**Information shown:**
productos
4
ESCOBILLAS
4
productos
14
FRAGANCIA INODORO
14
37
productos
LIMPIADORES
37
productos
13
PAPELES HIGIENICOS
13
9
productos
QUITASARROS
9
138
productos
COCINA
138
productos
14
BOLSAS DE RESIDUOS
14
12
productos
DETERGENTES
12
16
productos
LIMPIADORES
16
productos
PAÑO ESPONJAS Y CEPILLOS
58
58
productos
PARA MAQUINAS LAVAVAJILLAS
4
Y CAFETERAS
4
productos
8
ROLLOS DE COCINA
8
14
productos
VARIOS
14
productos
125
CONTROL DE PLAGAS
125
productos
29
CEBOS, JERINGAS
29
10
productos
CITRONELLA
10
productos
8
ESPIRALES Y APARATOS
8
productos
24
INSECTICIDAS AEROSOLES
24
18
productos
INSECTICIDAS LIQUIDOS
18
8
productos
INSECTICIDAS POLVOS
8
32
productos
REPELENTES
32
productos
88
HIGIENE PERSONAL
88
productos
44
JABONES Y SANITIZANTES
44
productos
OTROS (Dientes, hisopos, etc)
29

--

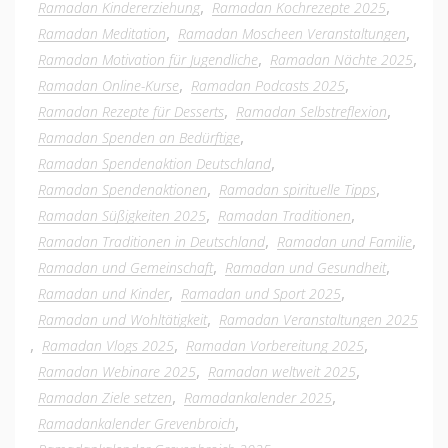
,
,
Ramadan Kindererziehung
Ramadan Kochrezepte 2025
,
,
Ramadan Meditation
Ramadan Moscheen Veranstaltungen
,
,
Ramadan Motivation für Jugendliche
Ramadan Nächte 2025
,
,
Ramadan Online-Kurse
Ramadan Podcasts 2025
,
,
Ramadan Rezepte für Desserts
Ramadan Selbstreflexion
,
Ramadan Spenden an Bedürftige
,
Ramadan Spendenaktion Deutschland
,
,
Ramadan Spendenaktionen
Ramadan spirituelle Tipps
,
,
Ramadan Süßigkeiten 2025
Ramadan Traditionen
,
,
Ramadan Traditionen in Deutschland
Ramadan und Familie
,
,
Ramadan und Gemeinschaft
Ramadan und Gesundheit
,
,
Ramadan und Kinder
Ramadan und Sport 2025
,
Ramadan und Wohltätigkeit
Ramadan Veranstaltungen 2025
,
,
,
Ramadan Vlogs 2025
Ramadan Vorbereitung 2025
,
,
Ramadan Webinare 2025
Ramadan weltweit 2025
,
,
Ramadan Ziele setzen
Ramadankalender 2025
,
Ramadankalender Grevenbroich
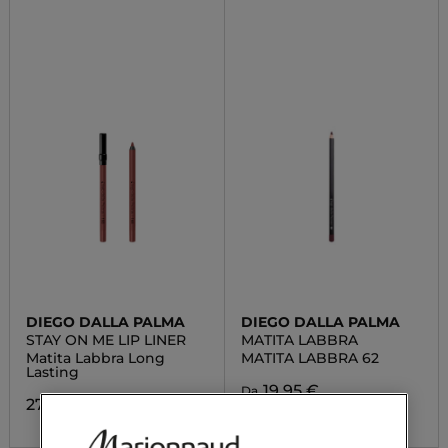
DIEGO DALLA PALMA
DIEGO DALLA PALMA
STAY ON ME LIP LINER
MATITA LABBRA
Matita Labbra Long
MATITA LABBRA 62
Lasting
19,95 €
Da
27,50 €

**Instructions to follow:** Collect every line above that contains the string "Ramadankalender", and list them.

**Written reply:**
Ramadankalender 2025
Ramadankalender Grevenbroich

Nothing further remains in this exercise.